Criticism to the Doctrine of Constructive Notice:
The rule of constructive notice has proved too inconvenient for business transaction, particularly where the directors or other officers of the company were empowered under the articles to exercise certain powers subject only to certain prior approvals or sanctions of the shareholders. The investors, vendors, creditors and other outsiders have no available mechanism to check whether those sanctions and approvals had actually been obtained. Due to the business necessities they do not dare to ask for such approved resolutions from the directors of the company. Hence the strict application of the doctrine of constructive notice is criticised.
Conclusion:
The doctrine of constructive notice under the Companies Act, 2013, is a long-established principle that plays a significant role in company law. It holds that any person dealing with a company is presumed to have knowledge of its public documents, particularly the Memorandum of Association (MoA) and Articles of Association (AoA), as these are filed with the Registrar of Companies and are publicly accessible. The doctrine assumes that since these documents are available for public inspection, any outsider entering into a contract with the company is expected to read and understand their contents.

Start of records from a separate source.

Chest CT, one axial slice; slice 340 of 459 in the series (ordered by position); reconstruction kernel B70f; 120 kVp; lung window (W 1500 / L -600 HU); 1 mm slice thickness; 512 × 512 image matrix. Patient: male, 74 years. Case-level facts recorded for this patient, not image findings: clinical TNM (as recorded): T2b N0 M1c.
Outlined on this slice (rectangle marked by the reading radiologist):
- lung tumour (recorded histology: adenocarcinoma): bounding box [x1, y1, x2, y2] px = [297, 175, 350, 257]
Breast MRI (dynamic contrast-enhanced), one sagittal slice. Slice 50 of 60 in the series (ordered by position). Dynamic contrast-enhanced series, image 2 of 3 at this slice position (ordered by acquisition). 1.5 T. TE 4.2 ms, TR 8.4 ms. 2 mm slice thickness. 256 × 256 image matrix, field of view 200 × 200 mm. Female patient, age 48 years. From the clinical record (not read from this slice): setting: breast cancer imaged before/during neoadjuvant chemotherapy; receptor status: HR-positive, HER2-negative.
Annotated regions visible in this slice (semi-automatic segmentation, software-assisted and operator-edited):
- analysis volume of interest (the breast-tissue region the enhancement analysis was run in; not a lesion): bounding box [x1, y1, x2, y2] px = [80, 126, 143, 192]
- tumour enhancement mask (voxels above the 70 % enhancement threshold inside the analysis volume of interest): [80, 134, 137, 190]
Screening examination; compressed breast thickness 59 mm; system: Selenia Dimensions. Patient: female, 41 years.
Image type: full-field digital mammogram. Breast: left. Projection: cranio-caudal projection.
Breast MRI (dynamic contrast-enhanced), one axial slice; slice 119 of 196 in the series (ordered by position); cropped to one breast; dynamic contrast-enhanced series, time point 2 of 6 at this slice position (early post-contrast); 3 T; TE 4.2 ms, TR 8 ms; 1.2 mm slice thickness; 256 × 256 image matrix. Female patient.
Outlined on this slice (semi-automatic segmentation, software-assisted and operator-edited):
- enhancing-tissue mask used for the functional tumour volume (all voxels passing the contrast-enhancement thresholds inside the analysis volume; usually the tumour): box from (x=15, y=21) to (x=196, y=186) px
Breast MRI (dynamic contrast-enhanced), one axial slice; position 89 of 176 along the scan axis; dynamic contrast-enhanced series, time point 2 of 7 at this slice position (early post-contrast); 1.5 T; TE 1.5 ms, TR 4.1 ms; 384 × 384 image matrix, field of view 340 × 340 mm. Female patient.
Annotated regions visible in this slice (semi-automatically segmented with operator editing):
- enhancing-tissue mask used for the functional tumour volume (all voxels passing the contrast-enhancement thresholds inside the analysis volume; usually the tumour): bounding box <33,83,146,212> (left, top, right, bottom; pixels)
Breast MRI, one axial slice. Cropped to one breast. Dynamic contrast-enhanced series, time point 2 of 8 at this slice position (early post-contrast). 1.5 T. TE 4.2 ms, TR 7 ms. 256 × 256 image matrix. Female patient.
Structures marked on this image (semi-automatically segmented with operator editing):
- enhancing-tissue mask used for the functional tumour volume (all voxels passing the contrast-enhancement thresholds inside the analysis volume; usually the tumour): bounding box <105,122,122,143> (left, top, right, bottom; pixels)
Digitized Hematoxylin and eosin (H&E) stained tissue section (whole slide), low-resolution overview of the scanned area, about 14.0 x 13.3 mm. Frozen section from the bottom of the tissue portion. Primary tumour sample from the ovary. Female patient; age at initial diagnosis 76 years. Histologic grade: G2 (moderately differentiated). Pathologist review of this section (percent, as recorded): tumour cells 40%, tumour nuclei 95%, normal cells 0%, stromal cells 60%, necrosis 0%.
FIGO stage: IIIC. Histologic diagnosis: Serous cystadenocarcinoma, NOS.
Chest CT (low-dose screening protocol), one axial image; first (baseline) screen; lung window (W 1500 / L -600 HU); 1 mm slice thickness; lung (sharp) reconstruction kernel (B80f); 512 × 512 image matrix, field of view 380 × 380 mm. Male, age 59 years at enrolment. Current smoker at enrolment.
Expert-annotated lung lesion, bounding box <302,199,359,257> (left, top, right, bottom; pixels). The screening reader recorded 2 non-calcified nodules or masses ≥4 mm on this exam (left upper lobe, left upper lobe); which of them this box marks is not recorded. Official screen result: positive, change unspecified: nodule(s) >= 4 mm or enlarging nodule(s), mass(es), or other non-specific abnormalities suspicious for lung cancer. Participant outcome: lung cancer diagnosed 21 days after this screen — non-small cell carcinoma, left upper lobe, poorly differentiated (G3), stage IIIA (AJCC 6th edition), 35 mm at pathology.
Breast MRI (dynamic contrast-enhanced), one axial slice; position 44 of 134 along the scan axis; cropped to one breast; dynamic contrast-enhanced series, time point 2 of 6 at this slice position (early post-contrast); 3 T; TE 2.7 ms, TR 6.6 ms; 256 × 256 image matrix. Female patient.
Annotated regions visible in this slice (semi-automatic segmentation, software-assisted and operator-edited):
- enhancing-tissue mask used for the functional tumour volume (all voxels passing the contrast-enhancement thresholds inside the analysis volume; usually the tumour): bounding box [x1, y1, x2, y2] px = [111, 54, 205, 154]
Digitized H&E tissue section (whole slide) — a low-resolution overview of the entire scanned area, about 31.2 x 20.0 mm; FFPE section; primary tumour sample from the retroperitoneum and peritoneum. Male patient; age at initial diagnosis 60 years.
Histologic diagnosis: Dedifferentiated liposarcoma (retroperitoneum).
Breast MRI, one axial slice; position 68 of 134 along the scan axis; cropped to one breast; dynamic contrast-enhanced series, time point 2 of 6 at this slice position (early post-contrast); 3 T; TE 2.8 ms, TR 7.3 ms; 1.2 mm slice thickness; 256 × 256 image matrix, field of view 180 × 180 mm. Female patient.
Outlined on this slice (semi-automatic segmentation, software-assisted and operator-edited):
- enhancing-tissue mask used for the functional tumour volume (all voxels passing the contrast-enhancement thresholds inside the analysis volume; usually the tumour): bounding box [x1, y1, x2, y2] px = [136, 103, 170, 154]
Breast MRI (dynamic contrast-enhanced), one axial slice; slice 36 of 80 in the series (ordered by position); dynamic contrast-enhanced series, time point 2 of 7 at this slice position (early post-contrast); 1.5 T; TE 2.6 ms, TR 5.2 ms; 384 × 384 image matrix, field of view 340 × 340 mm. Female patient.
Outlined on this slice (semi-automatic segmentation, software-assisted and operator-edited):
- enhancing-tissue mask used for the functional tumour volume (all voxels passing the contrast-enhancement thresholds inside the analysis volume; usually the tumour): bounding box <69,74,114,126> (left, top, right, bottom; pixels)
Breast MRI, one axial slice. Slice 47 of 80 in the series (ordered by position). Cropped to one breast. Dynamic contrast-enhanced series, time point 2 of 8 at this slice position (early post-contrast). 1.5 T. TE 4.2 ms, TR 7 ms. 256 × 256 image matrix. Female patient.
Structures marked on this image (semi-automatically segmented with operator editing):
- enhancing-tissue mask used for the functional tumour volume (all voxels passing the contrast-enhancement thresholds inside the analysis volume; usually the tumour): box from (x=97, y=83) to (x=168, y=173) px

This principle is meant to protect companies from claims by outsiders who may rely on unauthorized or ultra vires acts by company officers. If an act is beyond the scope of what is authorized in the MoA or AoA, a third party cannot enforce the contract by claiming ignorance of the company’s internal rules. The doctrine, therefore, places a duty of due diligence on anyone dealing with the company.
However, the doctrine has its limitations, especially when considered alongside the doctrine of indoor management, which provides some protection to outsiders acting in good faith. While constructive notice prevents individuals from claiming ignorance of public documents, the doctrine of indoor management allows outsiders to assume that internal company procedures have been properly followed.
In conclusion, the doctrine of constructive notice under the Companies Act, 2013, serves as an important tool for corporate governance and legal accountability. It reinforces the need for transparency and due diligence when engaging with corporate entities. Nevertheless, its strict application can sometimes be harsh, especially on innocent third parties, which is why it is balanced by the doctrine of indoor management. Together, these doctrines provide a fair and comprehensive legal framework for regulating the relationships between companies and external parties.